Items from a dataset:
++++++++++

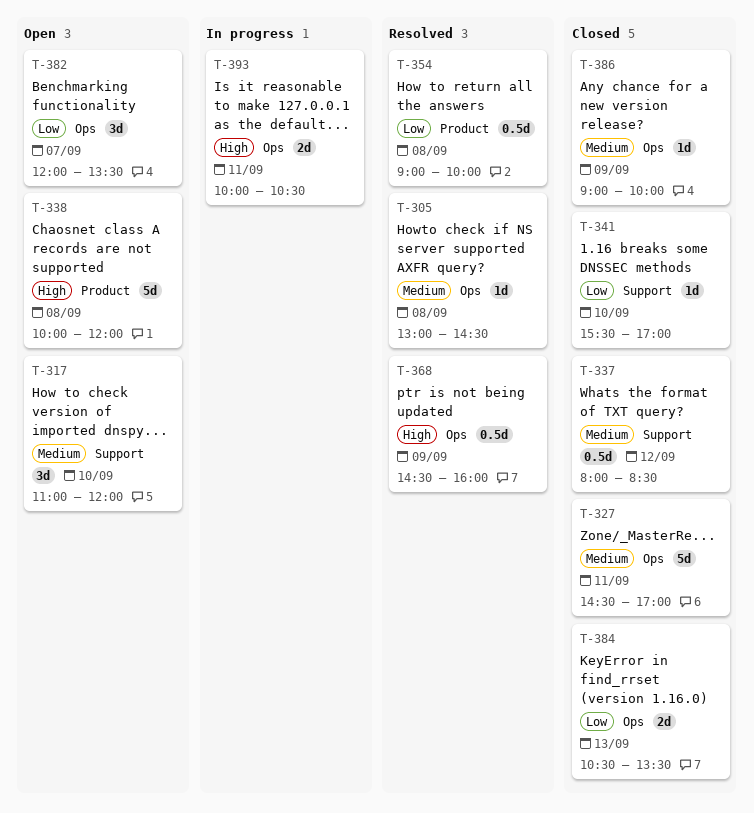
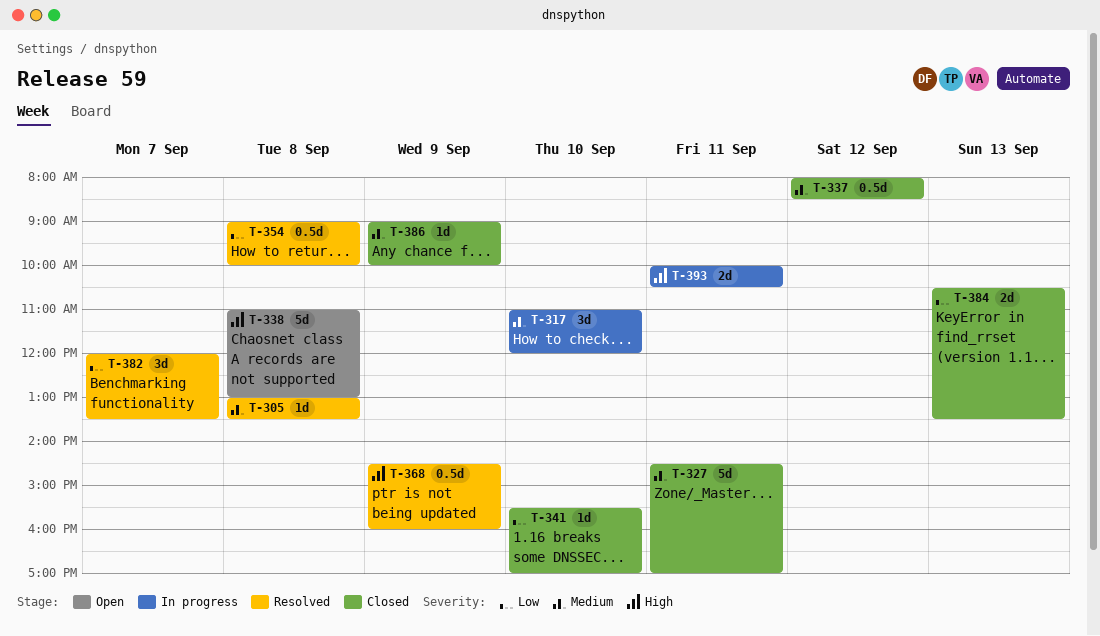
T-305, ends: 14:30 -> 13:30
T-317, status: Open -> In progress
T-338, begins: 10:00 -> 11:00
T-338, ends: 12:00 -> 13:00
T-382, status: Open -> Resolved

++++++++++

About this exercise ▸ With the pictures removed, return all the entries exactly.

Solved problem ▸
T-305, ends: 14:30 -> 13:30
T-317, status: Open -> In progress
T-338, begins: 10:00 -> 11:00
T-338, ends: 12:00 -> 13:00
T-382, status: Open -> Resolved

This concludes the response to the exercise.